Fasilitas Dermaga Terbatas, Layanan Mudik Lebaran di Pelabuhan Merak Berpotensi Terhambat

Nasional | sindonews | Minggu, 15 Maret 2026 - 12:09
share

Keterbatasan jumlah dermaga di Pelabuhan Merak, Banten dinilai menjadi penghambat arus penyeberangan di musim arus mudik Lebaran 2026. Meski jumlah kapal yang tersedia terus bertambah, sebagian besar justru tidak dapat dioperasikan karena minimnya dermaga yang menjadi fasilitas sandar.

Anggota Komisi VII DPR Bambang Haryo Soekartono meminta pemerintah segera menambah jumlah dermaga di Pelabuhan Merak guna mengatasi keterbatasan kapasitas angkut pelayanan penyeberangan.

Baca juga: H-8 Lebaran, Jumlah Pemudik dari Jawa ke Sumatera Terus Meningkat

Menurut dia, saat ini dari 72 kapal yang disiapkan untuk melayani lintasan Merak–Bakauheni, hanya 28 kapal yang dapat beroperasi secara optimal karena keterbatasan dermaga.

“Situasi ini sudah berlarut-larut bertahun tahun yang menyebabkan kemacetan parah di lintasan Merak Bakauheuni pada saat musim libur Lebaran dan tahun baru. Sangat ironis, satu dermaga hanya bisa melayani sekitar empat kapal. Artinya ada sekitar 44 kapal atau 60 lebih kapal tidak dapat dioperasikan,” ujarnya, Minggu (15/3/2026).

Ketua Dewan Pembina Masyarakat Transportasi Indonesia (MTI) menyebut, kondisi tersebut dinilai menjadi masalah serius, dan masyarakat selalu dikorbankan akibat kebijakan pemerintah yang tidak segera menyelesaikan permasalahan dengan melakukan pembangunan dermaga baru.

Baca juga: Cek Kesiapan Arus Mudik Pelabuhan Merak, Kapolri, Panglima TNI, hingga Menko PMK Patroli Naik Heli

Apalagi dengan adanya kelancaran jalan tol yang mengakibatkan kelancaran dan tentu peningkatan jumlah kendaraan baik logistik maupun penumpang yang menuju ke penyebrangan Merak Bakauheni.

“Pada saat peak season masyarakat membutuhkan angkutan, tetapi kapal tidak bisa dioperasikan karena keterbatasan dermaga,” katanya.

Pria yang akrab disapa BHS ini menegaskan solusi paling mendesak adalah menambah jumlah dermaga di Pelabuhan Merak.
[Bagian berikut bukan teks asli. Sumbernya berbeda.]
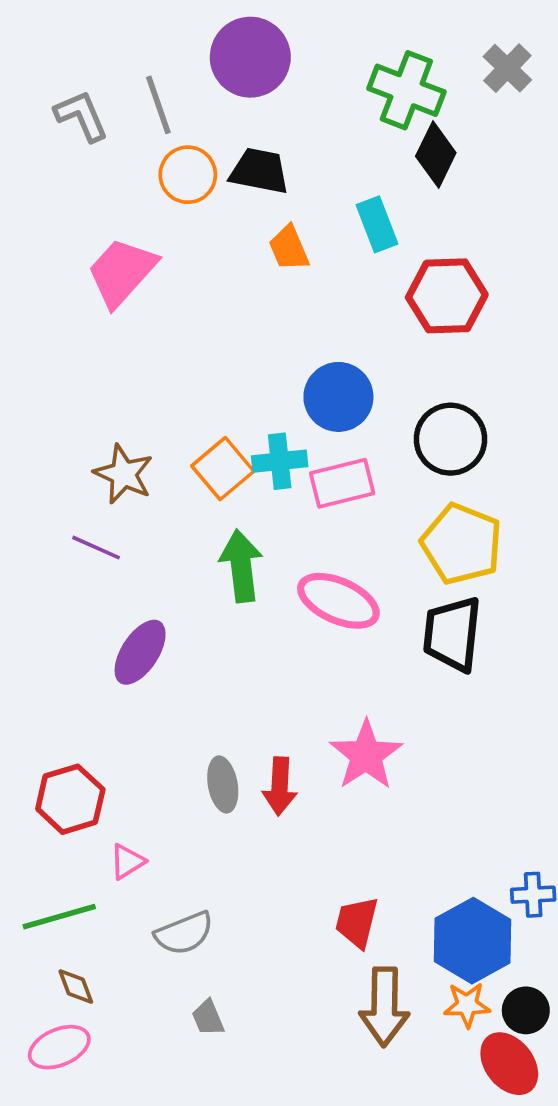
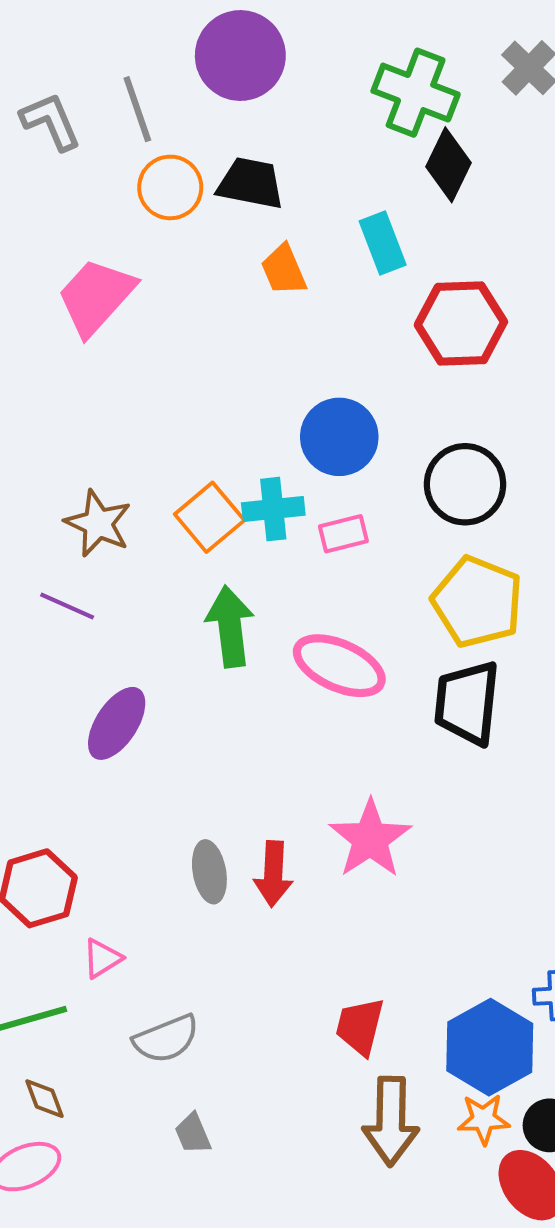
pink rectangle: (342, 483) -> (343, 534), size x0.7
Dari yang saat ini berjumlah tujuh dermaga, pemerintah diminta segera menambah setidaknya tiga dermaga baru dalam waktu dekat.

Penambahan tersebut membuat kapasitas sandar kapal dapat meningkat signifikan. Tiga dermaga tambahan diperkirakan mampu menampung sekitar 12 kapal tambahan untuk beroperasi secara bersamaan.
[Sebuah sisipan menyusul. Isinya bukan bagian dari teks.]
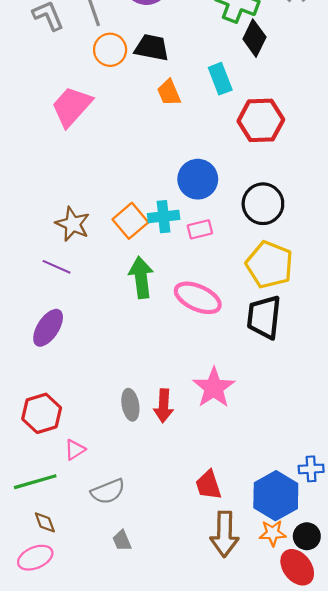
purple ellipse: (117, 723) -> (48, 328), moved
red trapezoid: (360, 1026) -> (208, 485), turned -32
“Kalau ditambah tiga dermaga, kita bisa menampung sekitar 12 kapal tambahan. Itu sudah sama dengan bertambah sekitar 50 dari total kapasitas angkut, sehingga antrean kendaraan yang akan menggunakan kapal penyeberangan akan jauh lebih lancar,” ujarnya.
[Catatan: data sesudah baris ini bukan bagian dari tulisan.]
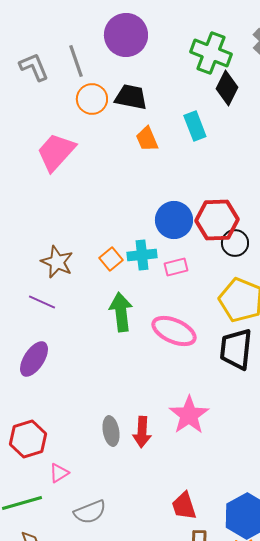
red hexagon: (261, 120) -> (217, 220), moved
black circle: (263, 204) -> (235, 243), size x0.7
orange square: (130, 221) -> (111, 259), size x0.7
Dia juga mengingatkan kebutuhan angkutan penyeberangan saat ini terus meningkat di lintasan Merak Bakauheni terutama untuk transportasi logistik, transportasi publik dan penumpang. Transportasi logistik di lintasan tersebut naik setiap tahunnya mencapai 10-12 per tahun.

Menurut dia, jika penambahan infrastruktur tidak segera dilakukan, maka dalam beberapa tahun ke depan kapasitas angkutan penyebrangan di Merak Bakauheni dikhawatirkan tidak lagi mampu menampung lonjakan kendaraan maupun distribusi logistik di lintasan tersebut.

“Dan bila kongesti ini terjadi kemacetan akan meresahkan publik dan menghambat pertumbuhan ekonomi nasional,” tandasnya.